■ TASK INSTRUCTIONS:
Count the lines below that contain the string "qCreatedBy", matching case exactly, and give only the number.

* begin RAW RECORDS *

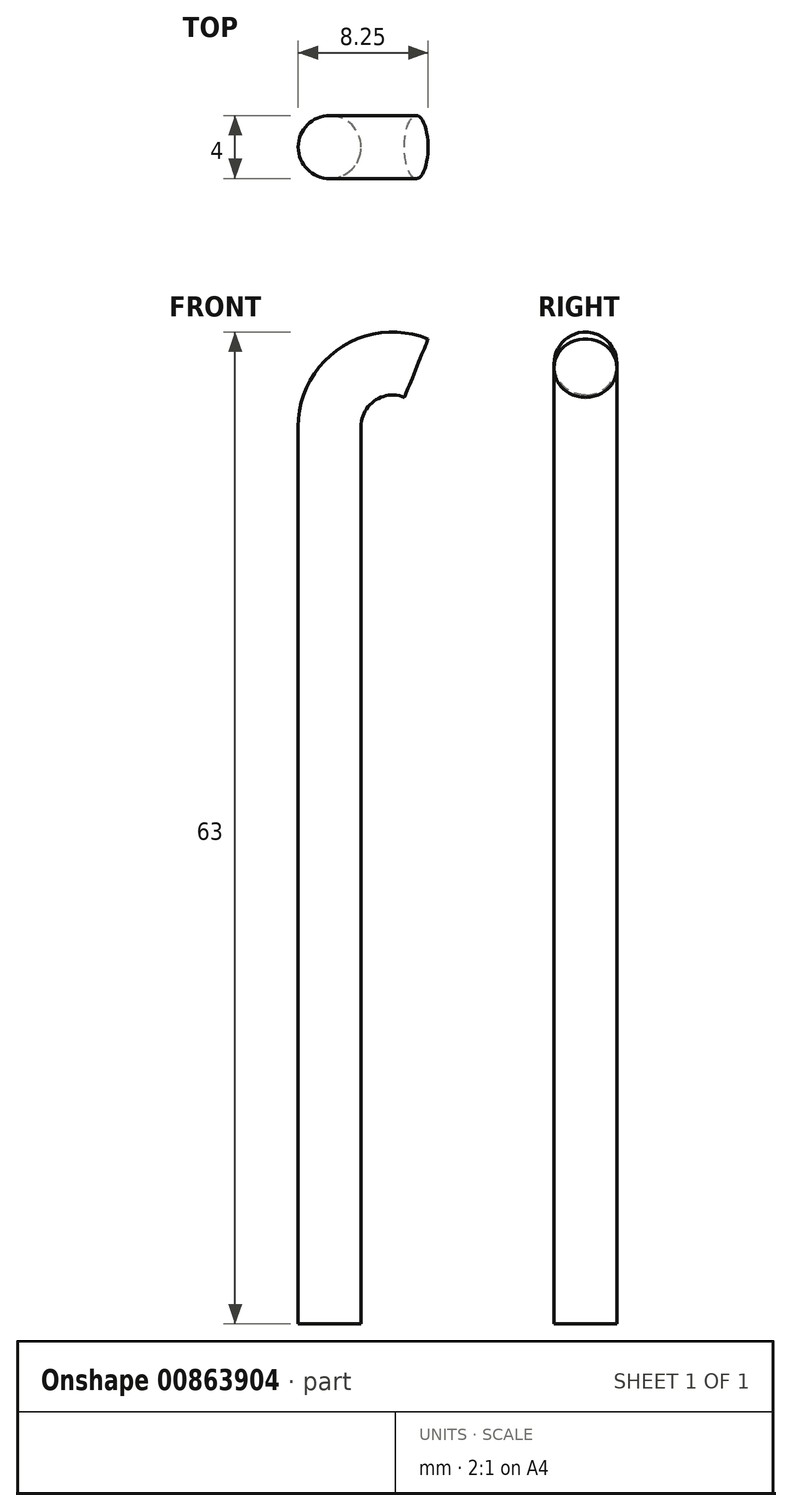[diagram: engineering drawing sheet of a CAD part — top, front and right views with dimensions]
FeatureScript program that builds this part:
annotation { "Feature Type Name" : "Feature", "Feature Type Description" : "" }
export const myFeature = defineFeature(function(context is Context, id is Id, definition is map)
    precondition{}
    {
        {
            var Q0;
            Q0=qCreatedBy(makeId("Front.planeOp"),FACE);
            var sketch = newSketch(context, id + "F0", { "sketchPlane" : qUnion([Q0])});
            skLineSegment(sketch, "E0", {"start": v(0, 0) * mm, "end": v(0, 57) * mm});
            skArc(sketch, "E1", {"start": v(5.5, 60.7) * mm, "mid": v(1.76, 60.32) * mm, "end": v(0, 57) * mm});
            skSolve(sketch);
        }
        {
            var Q0;
            Q0=qCreatedBy(makeId("Top.planeOp"),FACE);
            var sketch = newSketch(context, id + "F1", { "sketchPlane" : qUnion([Q0])});
            skCircle(sketch, "E2", {"center": v(0, 0) * mm, "radius": 2 * mm});
            skSolve(sketch);
        }
        {
            var Q0;
            Q0=makeQuery(id+"F1.imprint","IMPRINT",FACE,{"disambiguationData":[TD([[makeQuery(id+"F1.imprint","IMPRINT",EDGE,{"derivedFrom":sQuery(id+"F1.wireOp",EDGE,"E2")}),1.0]])]});
            var Q1;
            Q1=sQuery(id+"F0.wireOp",EDGE,"E0");
            var Q2;
            Q2=sQuery(id+"F0.wireOp",EDGE,"E1");
            sweep(context, id + "F2", {"profiles" : qUnion([Q0]), "path" : qUnion([Q1, Q2])});
        }
    });
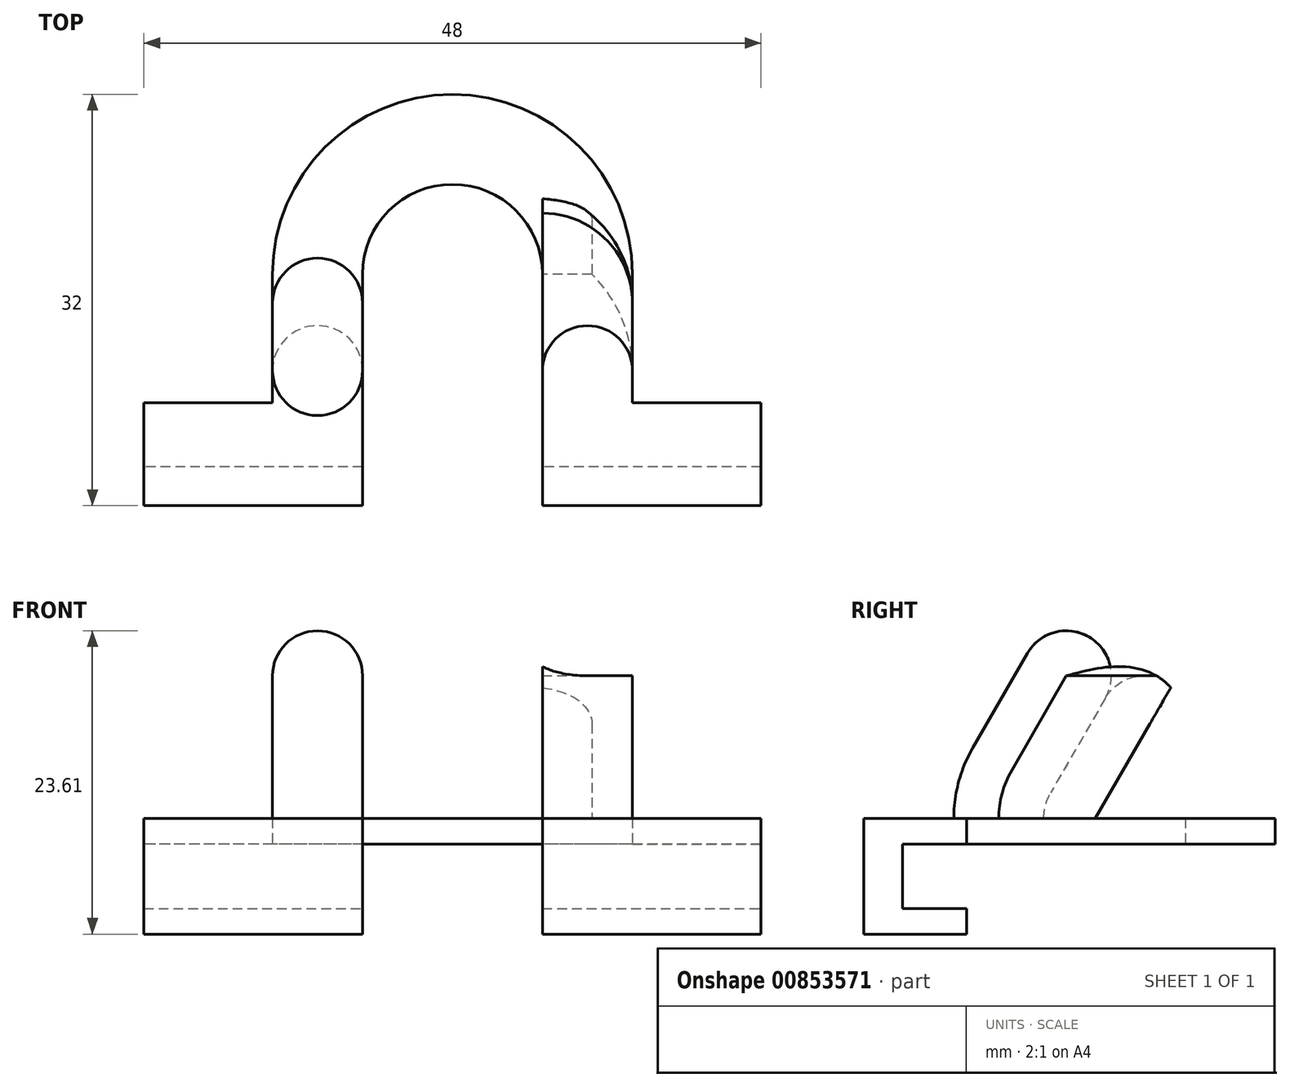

* end RAW RECORDS *

■ FINAL RESULT:
2